A Myrica rubra, vulgarmente conhecida como yangmei, morango-chinês ou yumberry, é uma árvore de folha persistente pertencente à família Myricaceae. Nativa do leste da Ásia, especialmente do centro e sul da China, esta espécie tem sido cultivada há mais de 2.000 anos, possuindo um profundo valor cultural, económico e medicinal na região.
Características botânicas e habitat A árvore atinge habitualmente alturas entre os 10 e os 20 metros, apresentando uma copa esférica ou hemisférica uniforme e uma casca cinzenta e lisa. As suas folhas são coriáceas, de formato elíptico-obovado a lanceolado, com margens frequentemente serrilhadas na metade superior. Sendo uma espécie dioica, a Myrica rubra requer a presença de exemplares masculinos e femininos para a polinização e consequente produção de frutos. O fruto, tecnicamente uma drupa e não uma baga, é esférico, com cerca de 1,5 a 2,5 cm de diâmetro, e possui uma superfície rugosa composta por inúmeras protuberâncias papilares suculentas. A sua coloração varia entre o vermelho brilhante e um púrpura quase negro, sendo que as variedades mais escuras são geralmente apreciadas pelo seu sabor mais doce.

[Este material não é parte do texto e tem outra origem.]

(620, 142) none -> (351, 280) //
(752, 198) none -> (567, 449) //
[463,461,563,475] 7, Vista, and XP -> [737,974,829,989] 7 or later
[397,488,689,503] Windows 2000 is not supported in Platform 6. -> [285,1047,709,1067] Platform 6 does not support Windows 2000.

Utilização culinária e valor nutricional O sabor do yangmei é frequentemente descrito como uma combinação complexa de morango, framboesa e romã, apresentando um equilíbrio entre o doce e o ácido. Devido à sua natureza extremamente perecível, o fruto é tradicionalmente consumido fresco pouco após a colheita, ou preservado através de diversos métodos:
Processamento: É comum encontrar o fruto seco, cristalizado, em conserva ou transformado em sumos e bebidas alcoólicas, como o vinho de yangmei. Composição: É uma fonte rica em antocianinas, vitamina C, selénio e diversos flavonoides, o que lhe confere propriedades antioxidantes e anti-inflamatórias significativas.

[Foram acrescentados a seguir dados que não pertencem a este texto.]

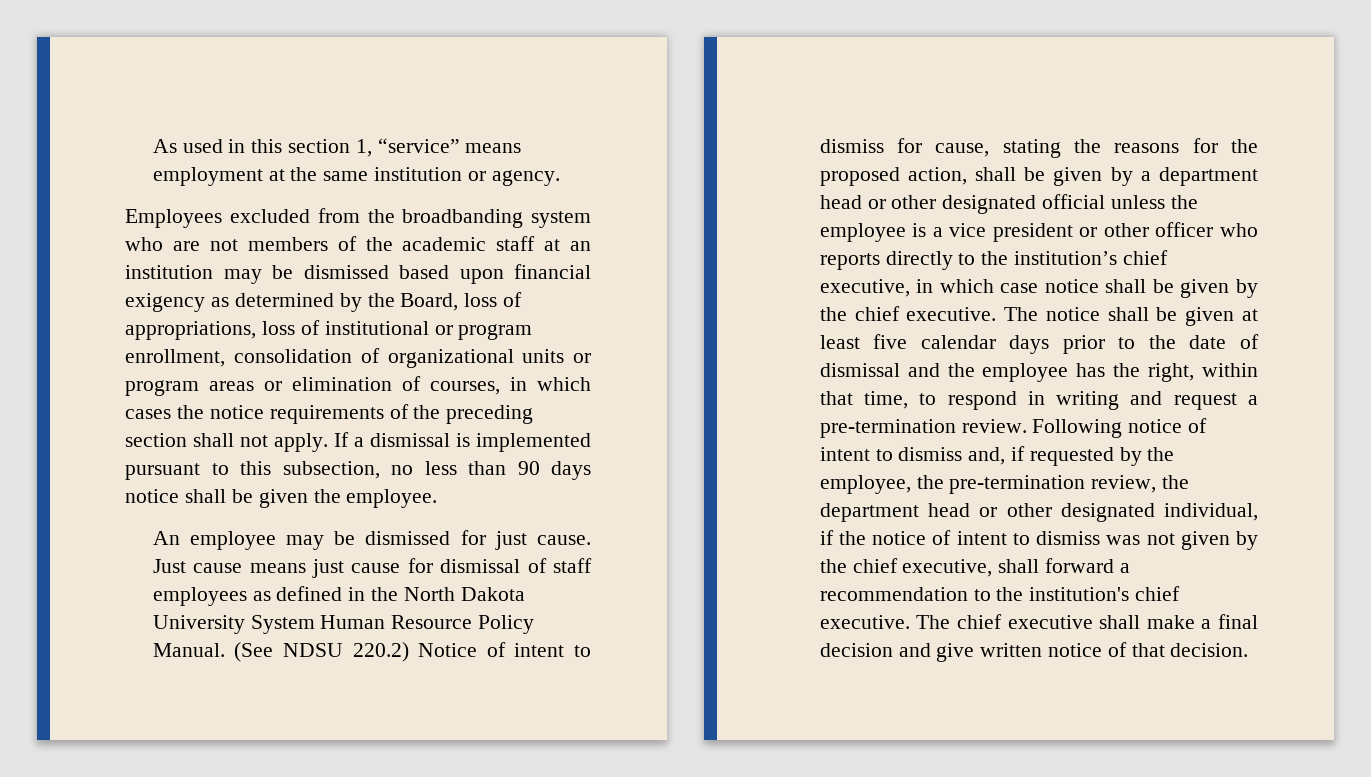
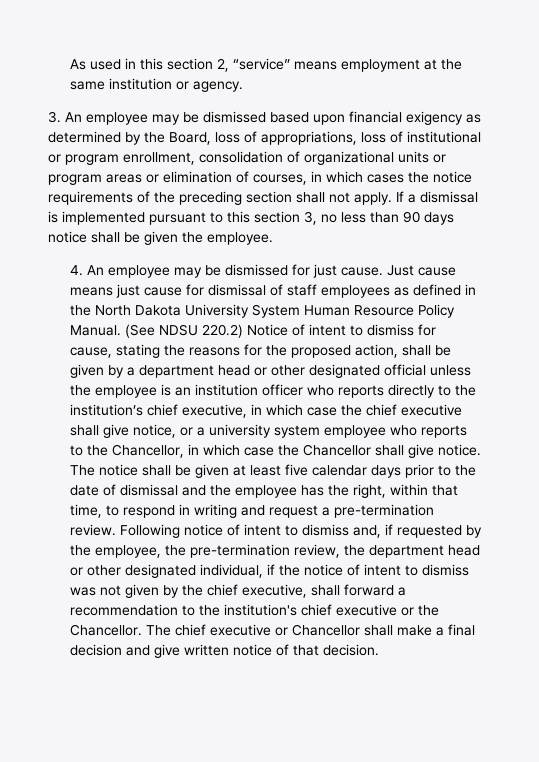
[355,139,372,157] 1, -> [216,58,229,72] 2,
[125,208,591,228] [125,236,591,251] [125,265,214,279] Employees excluded from the broadbanding system who are not members of the academic staff at an institution -> [47,111,148,125] 3. An employee
[282,461,380,479] subsection, -> [253,211,317,225] section 3,
(438, 498) none -> [69,265,83,276] 4.
[932,223,1149,242] a vice president or other -> [174,384,258,396] an institution
[1044,279,1258,298] [819,306,997,321] notice shall be given by the chief executive. -> [340,404,462,416] [69,424,467,438] [69,444,481,458] the chief executive shall give notice, or a university system employee who reports to the Chancellor, in which case the Chancellor shall give notice.
[819,615,910,629] executive. -> [335,604,439,616] [69,624,142,636] executive or the Chancellor.
(1093, 622) none -> [274,624,360,636] or Chancellor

Propriedades medicinais Na medicina tradicional chinesa, a Myrica rubra é utilizada para auxiliar a digestão e tratar problemas gástricos. Estudos científicos modernos têm explorado extratos da casca e do fruto, como a miricetina, pelo seu potencial em bloquear recetores de endotelina, o que poderá ter aplicações no tratamento de doenças cardiovasculares e hipertensão. Além disso, a planta é valorizada pela sua capacidade de fixar azoto no solo através de simbiose com actinomicetos do género Frankia, o que permite o seu desenvolvimento em solos pobres e contribui para a recuperação ecológica.